I want to can compress a string using the chars ASCII codes. I want to compress them using number patterns. Because ASCII codes are numbers, I want to find sub-patterns in the list of ASCII char codes.
Theory
This will be the format for every pattern I found:
- [nnn][n][nn], where:
- [nnn] is the ASCII code for first char, from group numbers with same pattern.
- [n] is a custom number for a certain pattern/rule (I will explain more below).
- [nn] shows how many times this rule happens.
The number patterns are not concretely established. But let me give you some examples:
- same char
- linear growth (every number/ascii is greater, with one, than previous)
- linear decrease (every number/ascii is smaller, with one, than previous)
Now let's see some situations:
- "adeflk" becomes "097.1.01-100.2.03-108.3.02"
- same char ones, linear growth three times, linear decrease twice.
- "rrrrrrrrrrr" becomes "114.1.11"
- same char eleven times.
- "tsrqpozh" becomes "116.3.06-122.1.01-104.1.01"
- linear decrease six times, same char ones, same char ones.
I added dots ('.') and dashes ('-') so you can see them easily.

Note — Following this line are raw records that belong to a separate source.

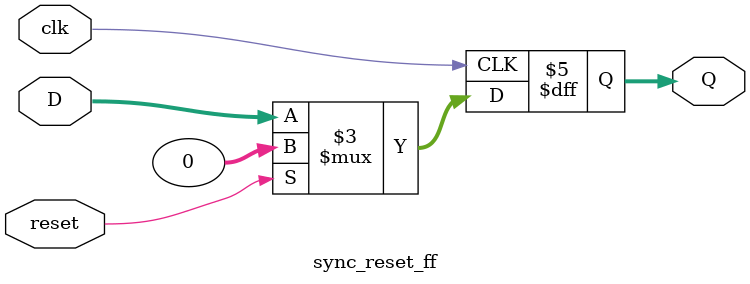
<source format=sv>
`timescale 1ns / 1ps


module sync_reset_ff   // Parameterized width (default 1 bit)
  (
    input  logic [31:0] D,      // Data input
    input  logic clk,                // Clock signal
    input  logic reset,              // Synchronous reset signal
    output logic [31:0] Q       // Output
  );

  always_ff @(posedge clk) begin
    if (reset) begin
      Q <= '0;  // Reset Q to 0 if reset is high (but only on clock edge)
    end else begin
      Q <= D;   // On rising edge of clk, Q gets the value of D
    end
  end

endmodule

</source>
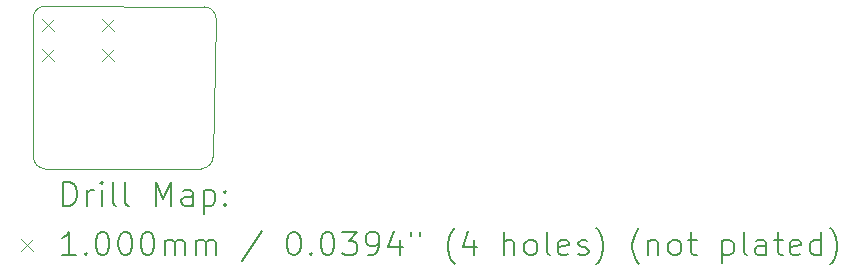
<source format=gbr>
%FSLAX45Y45*%
G04 Gerber Fmt 4.5, Leading zero omitted, Abs format (unit mm)*
G04 Created by KiCad (PCBNEW (6.0.5)) date 2022-06-13 10:30:56*
%MOMM*%
%LPD*%
G01*
G04 APERTURE LIST*
%TA.AperFunction,Profile*%
%ADD10C,0.050000*%
%TD*%
%TA.AperFunction,Profile*%
%ADD11C,0.010000*%
%TD*%
%ADD12C,0.200000*%
%ADD13C,0.100000*%
G04 APERTURE END LIST*
D10*
X13410400Y-9595711D02*
X13412800Y-10772000D01*
X14959000Y-9601200D02*
X14933600Y-10770400D01*
X13512800Y-10872000D02*
X14833600Y-10870400D01*
X14859000Y-9501200D02*
X13510400Y-9495711D01*
D11*
X13510400Y-9495710D02*
G75*
G03*
X13410400Y-9595711I0J-100000D01*
G01*
X13412800Y-10772000D02*
G75*
G03*
X13512800Y-10872000I100000J0D01*
G01*
X14833600Y-10870400D02*
G75*
G03*
X14933600Y-10770400I0J100000D01*
G01*
X14959000Y-9601200D02*
G75*
G03*
X14859000Y-9501200I-100000J0D01*
G01*
D12*
D13*
X13488200Y-9602000D02*
X13588200Y-9702000D01*
X13588200Y-9602000D02*
X13488200Y-9702000D01*
X13488200Y-9856000D02*
X13588200Y-9956000D01*
X13588200Y-9856000D02*
X13488200Y-9956000D01*
X13996200Y-9602000D02*
X14096200Y-9702000D01*
X14096200Y-9602000D02*
X13996200Y-9702000D01*
X13996200Y-9856000D02*
X14096200Y-9956000D01*
X14096200Y-9856000D02*
X13996200Y-9956000D01*
D12*
X13665519Y-11184976D02*
X13665519Y-10984976D01*
X13713138Y-10984976D01*
X13741709Y-10994500D01*
X13760757Y-11013548D01*
X13770281Y-11032595D01*
X13779805Y-11070690D01*
X13779805Y-11099262D01*
X13770281Y-11137357D01*
X13760757Y-11156405D01*
X13741709Y-11175452D01*
X13713138Y-11184976D01*
X13665519Y-11184976D01*
X13865519Y-11184976D02*
X13865519Y-11051643D01*
X13865519Y-11089738D02*
X13875043Y-11070690D01*
X13884567Y-11061167D01*
X13903614Y-11051643D01*
X13922662Y-11051643D01*
X13989328Y-11184976D02*
X13989328Y-11051643D01*
X13989328Y-10984976D02*
X13979805Y-10994500D01*
X13989328Y-11004024D01*
X13998852Y-10994500D01*
X13989328Y-10984976D01*
X13989328Y-11004024D01*
X14113138Y-11184976D02*
X14094090Y-11175452D01*
X14084567Y-11156405D01*
X14084567Y-10984976D01*
X14217900Y-11184976D02*
X14198852Y-11175452D01*
X14189328Y-11156405D01*
X14189328Y-10984976D01*
X14446471Y-11184976D02*
X14446471Y-10984976D01*
X14513138Y-11127833D01*
X14579805Y-10984976D01*
X14579805Y-11184976D01*
X14760757Y-11184976D02*
X14760757Y-11080214D01*
X14751233Y-11061167D01*
X14732186Y-11051643D01*
X14694090Y-11051643D01*
X14675043Y-11061167D01*
X14760757Y-11175452D02*
X14741709Y-11184976D01*
X14694090Y-11184976D01*
X14675043Y-11175452D01*
X14665519Y-11156405D01*
X14665519Y-11137357D01*
X14675043Y-11118310D01*
X14694090Y-11108786D01*
X14741709Y-11108786D01*
X14760757Y-11099262D01*
X14855995Y-11051643D02*
X14855995Y-11251643D01*
X14855995Y-11061167D02*
X14875043Y-11051643D01*
X14913138Y-11051643D01*
X14932186Y-11061167D01*
X14941709Y-11070690D01*
X14951233Y-11089738D01*
X14951233Y-11146881D01*
X14941709Y-11165929D01*
X14932186Y-11175452D01*
X14913138Y-11184976D01*
X14875043Y-11184976D01*
X14855995Y-11175452D01*
X15036948Y-11165929D02*
X15046471Y-11175452D01*
X15036948Y-11184976D01*
X15027424Y-11175452D01*
X15036948Y-11165929D01*
X15036948Y-11184976D01*
X15036948Y-11061167D02*
X15046471Y-11070690D01*
X15036948Y-11080214D01*
X15027424Y-11070690D01*
X15036948Y-11061167D01*
X15036948Y-11080214D01*
D13*
X13307900Y-11464500D02*
X13407900Y-11564500D01*
X13407900Y-11464500D02*
X13307900Y-11564500D01*
D12*
X13770281Y-11604976D02*
X13655995Y-11604976D01*
X13713138Y-11604976D02*
X13713138Y-11404976D01*
X13694090Y-11433548D01*
X13675043Y-11452595D01*
X13655995Y-11462119D01*
X13855995Y-11585928D02*
X13865519Y-11595452D01*
X13855995Y-11604976D01*
X13846471Y-11595452D01*
X13855995Y-11585928D01*
X13855995Y-11604976D01*
X13989328Y-11404976D02*
X14008376Y-11404976D01*
X14027424Y-11414500D01*
X14036948Y-11424024D01*
X14046471Y-11443071D01*
X14055995Y-11481167D01*
X14055995Y-11528786D01*
X14046471Y-11566881D01*
X14036948Y-11585928D01*
X14027424Y-11595452D01*
X14008376Y-11604976D01*
X13989328Y-11604976D01*
X13970281Y-11595452D01*
X13960757Y-11585928D01*
X13951233Y-11566881D01*
X13941709Y-11528786D01*
X13941709Y-11481167D01*
X13951233Y-11443071D01*
X13960757Y-11424024D01*
X13970281Y-11414500D01*
X13989328Y-11404976D01*
X14179805Y-11404976D02*
X14198852Y-11404976D01*
X14217900Y-11414500D01*
X14227424Y-11424024D01*
X14236948Y-11443071D01*
X14246471Y-11481167D01*
X14246471Y-11528786D01*
X14236948Y-11566881D01*
X14227424Y-11585928D01*
X14217900Y-11595452D01*
X14198852Y-11604976D01*
X14179805Y-11604976D01*
X14160757Y-11595452D01*
X14151233Y-11585928D01*
X14141709Y-11566881D01*
X14132186Y-11528786D01*
X14132186Y-11481167D01*
X14141709Y-11443071D01*
X14151233Y-11424024D01*
X14160757Y-11414500D01*
X14179805Y-11404976D01*
X14370281Y-11404976D02*
X14389328Y-11404976D01*
X14408376Y-11414500D01*
X14417900Y-11424024D01*
X14427424Y-11443071D01*
X14436948Y-11481167D01*
X14436948Y-11528786D01*
X14427424Y-11566881D01*
X14417900Y-11585928D01*
X14408376Y-11595452D01*
X14389328Y-11604976D01*
X14370281Y-11604976D01*
X14351233Y-11595452D01*
X14341709Y-11585928D01*
X14332186Y-11566881D01*
X14322662Y-11528786D01*
X14322662Y-11481167D01*
X14332186Y-11443071D01*
X14341709Y-11424024D01*
X14351233Y-11414500D01*
X14370281Y-11404976D01*
X14522662Y-11604976D02*
X14522662Y-11471643D01*
X14522662Y-11490690D02*
X14532186Y-11481167D01*
X14551233Y-11471643D01*
X14579805Y-11471643D01*
X14598852Y-11481167D01*
X14608376Y-11500214D01*
X14608376Y-11604976D01*
X14608376Y-11500214D02*
X14617900Y-11481167D01*
X14636948Y-11471643D01*
X14665519Y-11471643D01*
X14684567Y-11481167D01*
X14694090Y-11500214D01*
X14694090Y-11604976D01*
X14789328Y-11604976D02*
X14789328Y-11471643D01*
X14789328Y-11490690D02*
X14798852Y-11481167D01*
X14817900Y-11471643D01*
X14846471Y-11471643D01*
X14865519Y-11481167D01*
X14875043Y-11500214D01*
X14875043Y-11604976D01*
X14875043Y-11500214D02*
X14884567Y-11481167D01*
X14903614Y-11471643D01*
X14932186Y-11471643D01*
X14951233Y-11481167D01*
X14960757Y-11500214D01*
X14960757Y-11604976D01*
X15351233Y-11395452D02*
X15179805Y-11652595D01*
X15608376Y-11404976D02*
X15627424Y-11404976D01*
X15646471Y-11414500D01*
X15655995Y-11424024D01*
X15665519Y-11443071D01*
X15675043Y-11481167D01*
X15675043Y-11528786D01*
X15665519Y-11566881D01*
X15655995Y-11585928D01*
X15646471Y-11595452D01*
X15627424Y-11604976D01*
X15608376Y-11604976D01*
X15589328Y-11595452D01*
X15579805Y-11585928D01*
X15570281Y-11566881D01*
X15560757Y-11528786D01*
X15560757Y-11481167D01*
X15570281Y-11443071D01*
X15579805Y-11424024D01*
X15589328Y-11414500D01*
X15608376Y-11404976D01*
X15760757Y-11585928D02*
X15770281Y-11595452D01*
X15760757Y-11604976D01*
X15751233Y-11595452D01*
X15760757Y-11585928D01*
X15760757Y-11604976D01*
X15894090Y-11404976D02*
X15913138Y-11404976D01*
X15932186Y-11414500D01*
X15941709Y-11424024D01*
X15951233Y-11443071D01*
X15960757Y-11481167D01*
X15960757Y-11528786D01*
X15951233Y-11566881D01*
X15941709Y-11585928D01*
X15932186Y-11595452D01*
X15913138Y-11604976D01*
X15894090Y-11604976D01*
X15875043Y-11595452D01*
X15865519Y-11585928D01*
X15855995Y-11566881D01*
X15846471Y-11528786D01*
X15846471Y-11481167D01*
X15855995Y-11443071D01*
X15865519Y-11424024D01*
X15875043Y-11414500D01*
X15894090Y-11404976D01*
X16027424Y-11404976D02*
X16151233Y-11404976D01*
X16084567Y-11481167D01*
X16113138Y-11481167D01*
X16132186Y-11490690D01*
X16141709Y-11500214D01*
X16151233Y-11519262D01*
X16151233Y-11566881D01*
X16141709Y-11585928D01*
X16132186Y-11595452D01*
X16113138Y-11604976D01*
X16055995Y-11604976D01*
X16036948Y-11595452D01*
X16027424Y-11585928D01*
X16246471Y-11604976D02*
X16284567Y-11604976D01*
X16303614Y-11595452D01*
X16313138Y-11585928D01*
X16332186Y-11557357D01*
X16341709Y-11519262D01*
X16341709Y-11443071D01*
X16332186Y-11424024D01*
X16322662Y-11414500D01*
X16303614Y-11404976D01*
X16265519Y-11404976D01*
X16246471Y-11414500D01*
X16236948Y-11424024D01*
X16227424Y-11443071D01*
X16227424Y-11490690D01*
X16236948Y-11509738D01*
X16246471Y-11519262D01*
X16265519Y-11528786D01*
X16303614Y-11528786D01*
X16322662Y-11519262D01*
X16332186Y-11509738D01*
X16341709Y-11490690D01*
X16513138Y-11471643D02*
X16513138Y-11604976D01*
X16465519Y-11395452D02*
X16417900Y-11538309D01*
X16541709Y-11538309D01*
X16608376Y-11404976D02*
X16608376Y-11443071D01*
X16684567Y-11404976D02*
X16684567Y-11443071D01*
X16979805Y-11681167D02*
X16970281Y-11671643D01*
X16951233Y-11643071D01*
X16941710Y-11624024D01*
X16932186Y-11595452D01*
X16922662Y-11547833D01*
X16922662Y-11509738D01*
X16932186Y-11462119D01*
X16941710Y-11433548D01*
X16951233Y-11414500D01*
X16970281Y-11385928D01*
X16979805Y-11376405D01*
X17141710Y-11471643D02*
X17141710Y-11604976D01*
X17094090Y-11395452D02*
X17046471Y-11538309D01*
X17170281Y-11538309D01*
X17398852Y-11604976D02*
X17398852Y-11404976D01*
X17484567Y-11604976D02*
X17484567Y-11500214D01*
X17475043Y-11481167D01*
X17455995Y-11471643D01*
X17427424Y-11471643D01*
X17408376Y-11481167D01*
X17398852Y-11490690D01*
X17608376Y-11604976D02*
X17589329Y-11595452D01*
X17579805Y-11585928D01*
X17570281Y-11566881D01*
X17570281Y-11509738D01*
X17579805Y-11490690D01*
X17589329Y-11481167D01*
X17608376Y-11471643D01*
X17636948Y-11471643D01*
X17655995Y-11481167D01*
X17665519Y-11490690D01*
X17675043Y-11509738D01*
X17675043Y-11566881D01*
X17665519Y-11585928D01*
X17655995Y-11595452D01*
X17636948Y-11604976D01*
X17608376Y-11604976D01*
X17789329Y-11604976D02*
X17770281Y-11595452D01*
X17760757Y-11576405D01*
X17760757Y-11404976D01*
X17941710Y-11595452D02*
X17922662Y-11604976D01*
X17884567Y-11604976D01*
X17865519Y-11595452D01*
X17855995Y-11576405D01*
X17855995Y-11500214D01*
X17865519Y-11481167D01*
X17884567Y-11471643D01*
X17922662Y-11471643D01*
X17941710Y-11481167D01*
X17951233Y-11500214D01*
X17951233Y-11519262D01*
X17855995Y-11538309D01*
X18027424Y-11595452D02*
X18046471Y-11604976D01*
X18084567Y-11604976D01*
X18103614Y-11595452D01*
X18113138Y-11576405D01*
X18113138Y-11566881D01*
X18103614Y-11547833D01*
X18084567Y-11538309D01*
X18055995Y-11538309D01*
X18036948Y-11528786D01*
X18027424Y-11509738D01*
X18027424Y-11500214D01*
X18036948Y-11481167D01*
X18055995Y-11471643D01*
X18084567Y-11471643D01*
X18103614Y-11481167D01*
X18179805Y-11681167D02*
X18189329Y-11671643D01*
X18208376Y-11643071D01*
X18217900Y-11624024D01*
X18227424Y-11595452D01*
X18236948Y-11547833D01*
X18236948Y-11509738D01*
X18227424Y-11462119D01*
X18217900Y-11433548D01*
X18208376Y-11414500D01*
X18189329Y-11385928D01*
X18179805Y-11376405D01*
X18541710Y-11681167D02*
X18532186Y-11671643D01*
X18513138Y-11643071D01*
X18503614Y-11624024D01*
X18494090Y-11595452D01*
X18484567Y-11547833D01*
X18484567Y-11509738D01*
X18494090Y-11462119D01*
X18503614Y-11433548D01*
X18513138Y-11414500D01*
X18532186Y-11385928D01*
X18541710Y-11376405D01*
X18617900Y-11471643D02*
X18617900Y-11604976D01*
X18617900Y-11490690D02*
X18627424Y-11481167D01*
X18646471Y-11471643D01*
X18675043Y-11471643D01*
X18694090Y-11481167D01*
X18703614Y-11500214D01*
X18703614Y-11604976D01*
X18827424Y-11604976D02*
X18808376Y-11595452D01*
X18798852Y-11585928D01*
X18789329Y-11566881D01*
X18789329Y-11509738D01*
X18798852Y-11490690D01*
X18808376Y-11481167D01*
X18827424Y-11471643D01*
X18855995Y-11471643D01*
X18875043Y-11481167D01*
X18884567Y-11490690D01*
X18894090Y-11509738D01*
X18894090Y-11566881D01*
X18884567Y-11585928D01*
X18875043Y-11595452D01*
X18855995Y-11604976D01*
X18827424Y-11604976D01*
X18951233Y-11471643D02*
X19027424Y-11471643D01*
X18979805Y-11404976D02*
X18979805Y-11576405D01*
X18989329Y-11595452D01*
X19008376Y-11604976D01*
X19027424Y-11604976D01*
X19246471Y-11471643D02*
X19246471Y-11671643D01*
X19246471Y-11481167D02*
X19265519Y-11471643D01*
X19303614Y-11471643D01*
X19322662Y-11481167D01*
X19332186Y-11490690D01*
X19341710Y-11509738D01*
X19341710Y-11566881D01*
X19332186Y-11585928D01*
X19322662Y-11595452D01*
X19303614Y-11604976D01*
X19265519Y-11604976D01*
X19246471Y-11595452D01*
X19455995Y-11604976D02*
X19436948Y-11595452D01*
X19427424Y-11576405D01*
X19427424Y-11404976D01*
X19617900Y-11604976D02*
X19617900Y-11500214D01*
X19608376Y-11481167D01*
X19589329Y-11471643D01*
X19551233Y-11471643D01*
X19532186Y-11481167D01*
X19617900Y-11595452D02*
X19598852Y-11604976D01*
X19551233Y-11604976D01*
X19532186Y-11595452D01*
X19522662Y-11576405D01*
X19522662Y-11557357D01*
X19532186Y-11538309D01*
X19551233Y-11528786D01*
X19598852Y-11528786D01*
X19617900Y-11519262D01*
X19684567Y-11471643D02*
X19760757Y-11471643D01*
X19713138Y-11404976D02*
X19713138Y-11576405D01*
X19722662Y-11595452D01*
X19741710Y-11604976D01*
X19760757Y-11604976D01*
X19903614Y-11595452D02*
X19884567Y-11604976D01*
X19846471Y-11604976D01*
X19827424Y-11595452D01*
X19817900Y-11576405D01*
X19817900Y-11500214D01*
X19827424Y-11481167D01*
X19846471Y-11471643D01*
X19884567Y-11471643D01*
X19903614Y-11481167D01*
X19913138Y-11500214D01*
X19913138Y-11519262D01*
X19817900Y-11538309D01*
X20084567Y-11604976D02*
X20084567Y-11404976D01*
X20084567Y-11595452D02*
X20065519Y-11604976D01*
X20027424Y-11604976D01*
X20008376Y-11595452D01*
X19998852Y-11585928D01*
X19989329Y-11566881D01*
X19989329Y-11509738D01*
X19998852Y-11490690D01*
X20008376Y-11481167D01*
X20027424Y-11471643D01*
X20065519Y-11471643D01*
X20084567Y-11481167D01*
X20160757Y-11681167D02*
X20170281Y-11671643D01*
X20189329Y-11643071D01*
X20198852Y-11624024D01*
X20208376Y-11595452D01*
X20217900Y-11547833D01*
X20217900Y-11509738D01*
X20208376Y-11462119D01*
X20198852Y-11433548D01*
X20189329Y-11414500D01*
X20170281Y-11385928D01*
X20160757Y-11376405D01*
M02*

</source>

Indeed, we don't see good results (compression). I want to use this algorithm for large strings. And adding more rules (number patterns) we increase changes for making shorter result than original. I know the existent compressing solutions. I want this solution because the result have only digits, and it helps me.
What I've tried
// recursive function
function run (string $data, array &$rules): string {
if (strlen($data) == 1) {
// str_pad for having always ASCII code with 3 digits
return (str_pad(ord($data), 3, '0', STR_PAD_LEFT) .'.'. '1' .'.'. '01');
}
$ord = ord($data); // first char
$strlen = strlen($data);
$nr = str_pad($ord, 3, '0', STR_PAD_LEFT); // str_pad for having always ASCII code with 3 digits
$result = '';
// compares every rule
foreach ($rules as $key => $rule) {
for ($i = 1; $i < $strlen; $i++) {
// check for how many times this rule matches
if (!$rule($ord, $data, $i)) {
// save the shortest result (so we can compress)
if (strlen($r = ($nr .'.'. $key .'.'. $i .' - '. run(substr($data, $i), $rules))) < strlen($result)
|| !$result) {
$result = $r;
}
continue 2; // we are going to next rule
}
}
// if comes here, it means entire $data follow this rule ($key)
if (strlen($r = (($nr .'.'. $key .'.'. $i))) < strlen($result)
|| !$result) {
$result = $r; // entire data follow this $rule
}
}
return $result; // it will return the shortest result it got
}
// ASCII compressor
function compress (string $data): string {
$rules = array( // ASCII rules
1 => function (int $ord, string $data, int $i): bool { // same char
return ($ord == ord($data[$i]));
},
2 => function (int $ord, string $data, int $i): bool { // linear growth
return (($ord+$i) == ord($data[$i]));
},
3 => function (int $ord, string $data, int $i): bool { // progressive growth
return ((ord($data[$i-1])+$i) == ord($data[$i]));
},
4 => function (int $ord, string $data, int $i): bool { // linear decrease
return (($ord-$i) == ord($data[$i]));
},
5 => function (int $ord, string $data, int $i): bool { // progressive decrease
return ((ord($data[$i-1])-$i) == ord($data[$i]));
}
);
// we use base64_encode because we want only ASCII chars
return run(base64_encode($data), $rules);
}
I added dots ('.') and dashes ('-') only for testing easily.
Results
compress("ana ar") => "089.1.1 - 087.1.1 - 053.1.1 - 104.1.1 - 073.1.1 - 071.4.2 - 121.1.01"
Which is ok. And it runs fast. Without a problem.
compress("ana aros") => Fatal error: Maximum execution time of 15 seconds exceeded
If string is a bit longer, it gets toooo much. It works fast and normal for 1-7 chars. But when there are more chars in string, that happens.
The algorithm doesn't run perfect and doesn't return the perfect 6-digit pattern, indeed. Before getting there, I'm stucked with that.
Question
How I can increase performance of this backtracking for running ok now and also with more rules?